Passage to read:
************
O2O expansion: Opportunities and challenges for Indian Ecommerce in offline retail
The previous decade saw a significant transformation in Indian retail. From what was a largely offline unorganized market, today we have multiple vertical (single-category) and horizontal (multiple-category) players across the retail ecosystem. Bigger traditional players such as Big Bazaar have found an ally in online marketplaces such as Amazon.
As of FY20, India’s retail market is estimated to be worth $600 billion out of which Ecommerce comprises only 5% of the total. This is much lesser than the US market in which Ecommerce contributes almost 15% of all sales and has indicated significant headroom for growth. However, retail Ecommerce in India is expected to have a unique ‘offline-assisted trajectory’ compared to the US story.
Today, enthused by ‘online’ success in new-age customer segments, many players have tried to adapt their value proposition by picking up the best elements of offline experience. This has been increasingly facilitated by what Jack Ma famously coined as 'New Retail' in 2016, retail-driven by the integration of online, offline, logistics and data across a single value chain. In India, we see major companies, both product and service-oriented, in the industries of eyewear, clothing, home décor including others chalking out a strategy to truly deliver an integrated omnichannel experience to the customer.
************
Excerpted data:
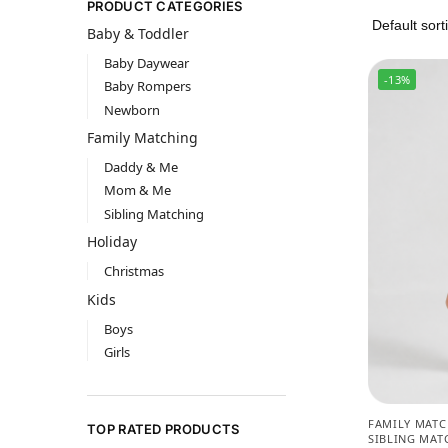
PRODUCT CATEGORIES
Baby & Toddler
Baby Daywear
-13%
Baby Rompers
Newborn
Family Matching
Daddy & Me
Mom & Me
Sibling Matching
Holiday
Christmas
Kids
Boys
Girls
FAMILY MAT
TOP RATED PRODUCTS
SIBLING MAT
************
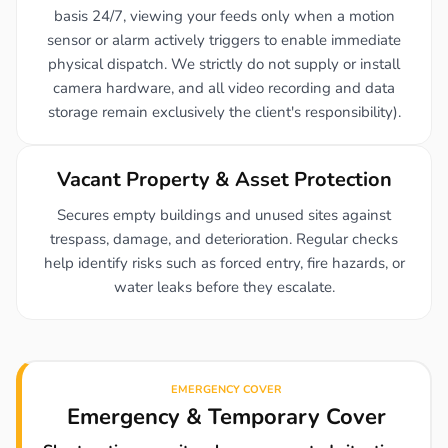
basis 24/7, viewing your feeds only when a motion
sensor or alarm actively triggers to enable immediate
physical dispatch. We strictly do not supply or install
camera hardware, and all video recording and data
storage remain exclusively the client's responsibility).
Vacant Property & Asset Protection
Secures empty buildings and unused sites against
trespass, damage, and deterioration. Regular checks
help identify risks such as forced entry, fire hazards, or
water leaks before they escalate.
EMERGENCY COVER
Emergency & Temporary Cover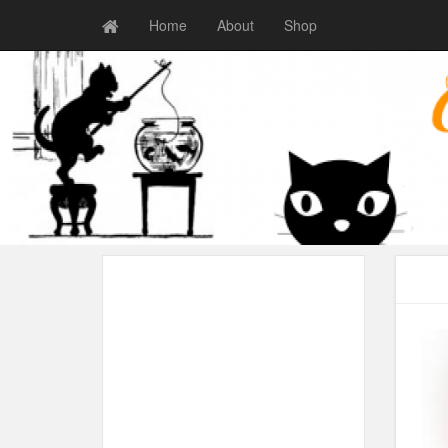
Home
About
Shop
************
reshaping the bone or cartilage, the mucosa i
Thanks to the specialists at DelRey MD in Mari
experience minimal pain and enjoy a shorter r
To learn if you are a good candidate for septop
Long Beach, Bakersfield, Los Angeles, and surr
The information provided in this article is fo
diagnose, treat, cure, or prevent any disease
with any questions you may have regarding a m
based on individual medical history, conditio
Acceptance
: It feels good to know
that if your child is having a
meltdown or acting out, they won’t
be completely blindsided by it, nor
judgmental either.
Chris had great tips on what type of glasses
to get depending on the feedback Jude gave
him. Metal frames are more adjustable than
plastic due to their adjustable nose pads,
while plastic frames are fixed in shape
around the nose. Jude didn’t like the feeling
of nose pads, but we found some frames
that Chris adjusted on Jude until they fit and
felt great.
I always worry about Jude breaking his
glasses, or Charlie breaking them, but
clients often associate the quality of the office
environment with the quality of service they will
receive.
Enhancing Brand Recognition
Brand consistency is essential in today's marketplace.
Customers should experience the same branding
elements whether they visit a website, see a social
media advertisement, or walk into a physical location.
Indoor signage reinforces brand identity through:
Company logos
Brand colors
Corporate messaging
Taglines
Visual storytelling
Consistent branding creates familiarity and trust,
************
Goal of the exercise: Copy out the entire passage on India's online-to-offline retail expansion word for word, from its title line through the final sentence.

Answer area:
O2O expansion: Opportunities and challenges for Indian Ecommerce in offline retail
The previous decade saw a significant transformation in Indian retail. From what was a largely offline unorganized market, today we have multiple vertical (single-category) and horizontal (multiple-category) players across the retail ecosystem. Bigger traditional players such as Big Bazaar have found an ally in online marketplaces such as Amazon.
As of FY20, India’s retail market is estimated to be worth $600 billion out of which Ecommerce comprises only 5% of the total. This is much lesser than the US market in which Ecommerce contributes almost 15% of all sales and has indicated significant headroom for growth. However, retail Ecommerce in India is expected to have a unique ‘offline-assisted trajectory’ compared to the US story.
Today, enthused by ‘online’ success in new-age customer segments, many players have tried to adapt their value proposition by picking up the best elements of offline experience. This has been increasingly facilitated by what Jack Ma famously coined as 'New Retail' in 2016, retail-driven by the integration of online, offline, logistics and data across a single value chain. In India, we see major companies, both product and service-oriented, in the industries of eyewear, clothing, home décor including others chalking out a strategy to truly deliver an integrated omnichannel experience to the customer.